Provided information:
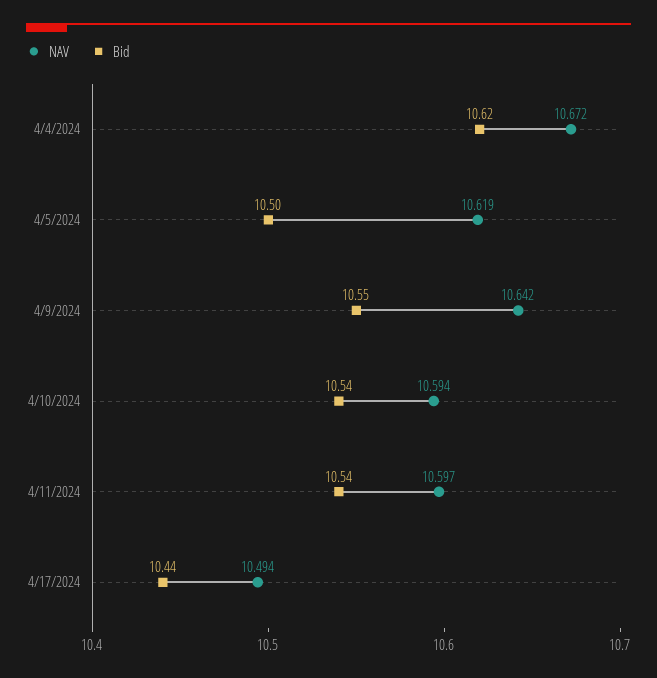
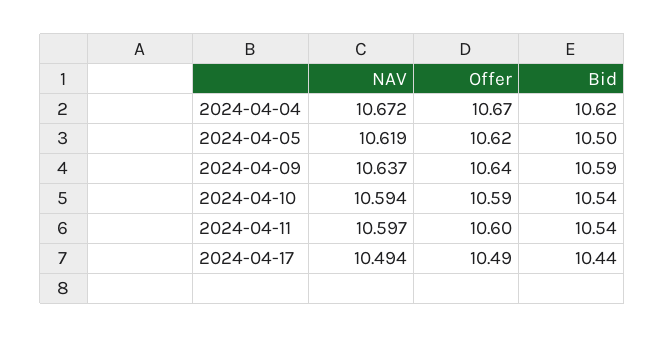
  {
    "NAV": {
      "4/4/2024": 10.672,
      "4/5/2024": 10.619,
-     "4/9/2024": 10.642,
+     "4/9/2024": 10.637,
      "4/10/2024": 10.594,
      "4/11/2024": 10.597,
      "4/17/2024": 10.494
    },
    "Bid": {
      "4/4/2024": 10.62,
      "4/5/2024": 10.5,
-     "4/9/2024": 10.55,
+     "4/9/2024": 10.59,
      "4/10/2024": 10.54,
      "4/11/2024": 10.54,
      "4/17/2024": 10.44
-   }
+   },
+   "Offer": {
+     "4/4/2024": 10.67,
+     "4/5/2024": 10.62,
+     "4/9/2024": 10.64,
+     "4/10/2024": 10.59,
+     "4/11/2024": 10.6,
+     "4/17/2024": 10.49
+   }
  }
* * *
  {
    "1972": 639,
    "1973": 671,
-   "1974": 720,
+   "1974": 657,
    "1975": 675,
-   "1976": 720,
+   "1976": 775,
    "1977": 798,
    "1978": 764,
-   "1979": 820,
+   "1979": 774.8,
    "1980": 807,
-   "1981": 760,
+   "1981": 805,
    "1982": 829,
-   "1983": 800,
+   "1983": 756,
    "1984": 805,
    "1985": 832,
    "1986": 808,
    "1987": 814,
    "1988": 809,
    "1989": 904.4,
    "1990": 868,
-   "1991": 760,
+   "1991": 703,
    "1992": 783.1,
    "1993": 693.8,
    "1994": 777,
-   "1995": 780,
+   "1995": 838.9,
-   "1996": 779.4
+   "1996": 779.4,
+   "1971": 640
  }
* * *
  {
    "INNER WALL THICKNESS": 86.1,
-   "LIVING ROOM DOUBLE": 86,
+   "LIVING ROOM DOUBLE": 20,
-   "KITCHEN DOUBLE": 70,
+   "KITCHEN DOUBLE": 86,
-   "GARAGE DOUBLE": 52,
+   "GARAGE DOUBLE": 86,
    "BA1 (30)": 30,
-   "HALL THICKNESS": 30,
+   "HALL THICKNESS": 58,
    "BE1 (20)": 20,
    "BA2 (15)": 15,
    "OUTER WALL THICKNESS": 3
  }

Aim of the exercise:
What lines in the material above contain the word "KITCHEN"? Copy them out.

Task response:
-   "KITCHEN DOUBLE": 70,
+   "KITCHEN DOUBLE": 86,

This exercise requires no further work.